Repository files navigation

Omniprobe

Ubuntu Linux (ROCm, LLVM) RedHat Linux (ROCm, LLVM)

Important

This project is in an alpha state. We are making it available early because of significant interest in having access to it now. There is still some productization and packaging to do. And many more tests need to be added. It works, but if you use it enough, you will undoubtedly find corner cases where things go wrong. The good news is that you can mostly have far more performance visibility inside kernels running on AMD Instinct GPUs than has ever been possible before.

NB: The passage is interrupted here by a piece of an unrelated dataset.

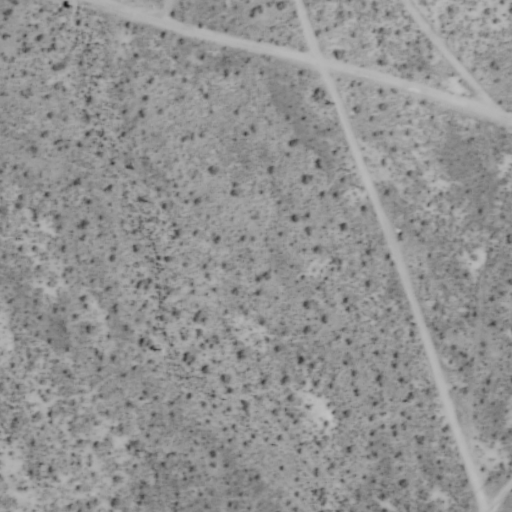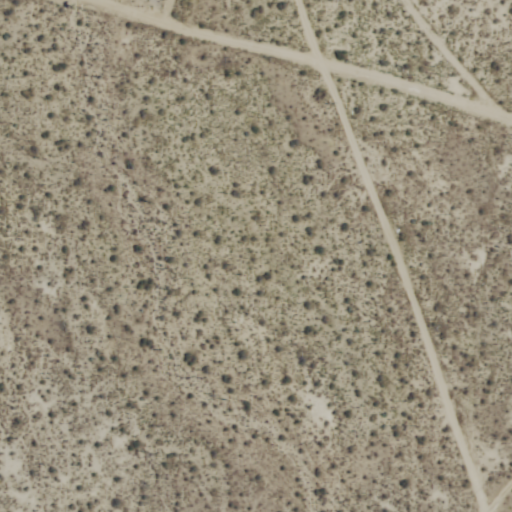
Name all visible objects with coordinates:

Omniprobe was originally called 'logduration' and was begun simply to provide a quick and easy way to observe all kernel durations within any ROCm application, without having to run the profiler or being saddled with all of the application perturbation profiling introduces (e.g. kernels are often serialized). It turned into something more feature-rich, however. (Because Omniprobe was originally named 'logduration', as you snoop around the code, you will invariably see references to 'logduration', including some of its naming conventions for environment variables.)

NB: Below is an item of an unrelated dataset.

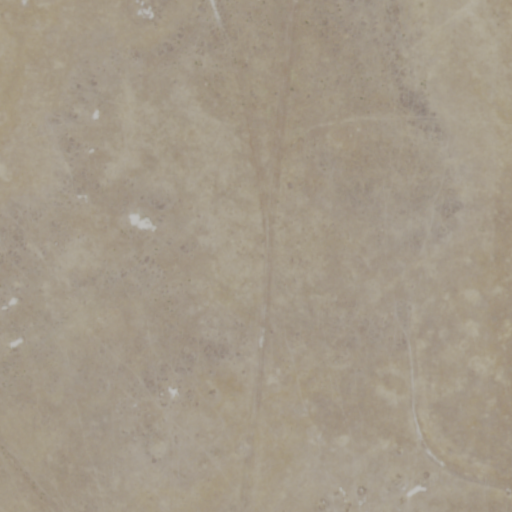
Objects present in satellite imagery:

One of the longstanding challenges doing software performance optimization on AMD GPUs has been the lack of visibility into intra-kernel performance. Hardware performance counters are only attributable to specific kernel dispatches when kernels are serialized and counters are gathered on kernel dispatch boundaries (i.e. before a kernel is dispatched and after it completes.) This means that developers typically only have aggregate visibility into performance - a kind of average - but pinpointing specific bottlenecks in code can be problematic. Developers have to infer from aggregate performance what might be the source of a bottleneck. It isn't that this can't be done, it just makes the whole business of performance optimization harder and take longer. And it sometimes imposes on developers the need to reason from various aspects of specific hardware micro-architectures back to software and compiler implementations.

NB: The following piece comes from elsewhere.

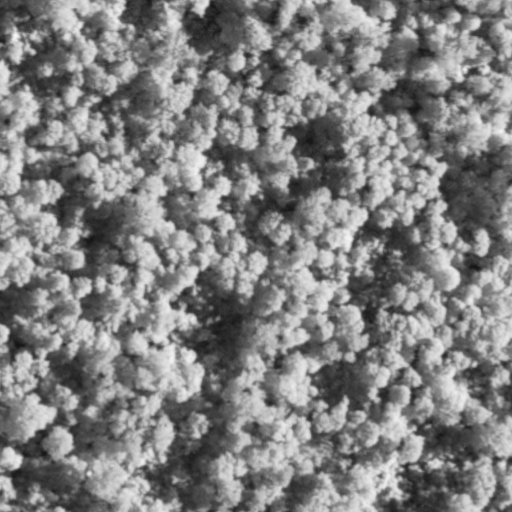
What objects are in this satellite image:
park: (255, 255)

Omniprobe is a vehicle to facilitate attributing many common bottlenecks inside kernels to specific lines of kernel source code. It accomplishes this by injecting code at compile-time into targeted kernels. The code that it injects is selectively placed and results in instrumented kernels that stream context-laden messages to the host while they are running. logduration processes and analyzes these messages with one or multiple host-side "message handlers". From the information contained in these messages, it is possible to isolate many common-case bottlenecks that can inadvertently be written into code.

Not every possible bottleneck can be identified and isolated in this way. Instrumenting code necessarily perturbs the behavior of a kernel. But there are many common bottlenecks for which this perturbation is not a problem. Some bottleneck detection examples we have already implemented are:

  • Memory Access Inefficiencies
    • Bank Conflicts
    • Non-coalesced memory accesses
    • Non-aligned memory accesses
  • Branchiness

We have also implemented analytics to provide fine-grained intra-kernel performance measurement (e.g. at basic block granularity), detailed instruction counting by instruction type, memory heatmap analysis, and others.

logduration is a platform for implementing new intra-kernel observation and analysis functionality. We are just getting started with new analytics and have additional useful capabilities both in development and planned.

omniprobe

omniprobe is a command-line python wrapper around the functionality provided by liblogDuration. It simplifies the process of setting up the environment and launching instrumented applications. The various environment variables are documented below, though they only need to be explicitly set by the user if logduration is needed in a context for which running the python wrapper is not feasible.

Omniprobe is developed by Advanced Micro Devices, Research and Advanced Development
Copyright (c) 2025 Advanced Micro Devices. All rights reserved.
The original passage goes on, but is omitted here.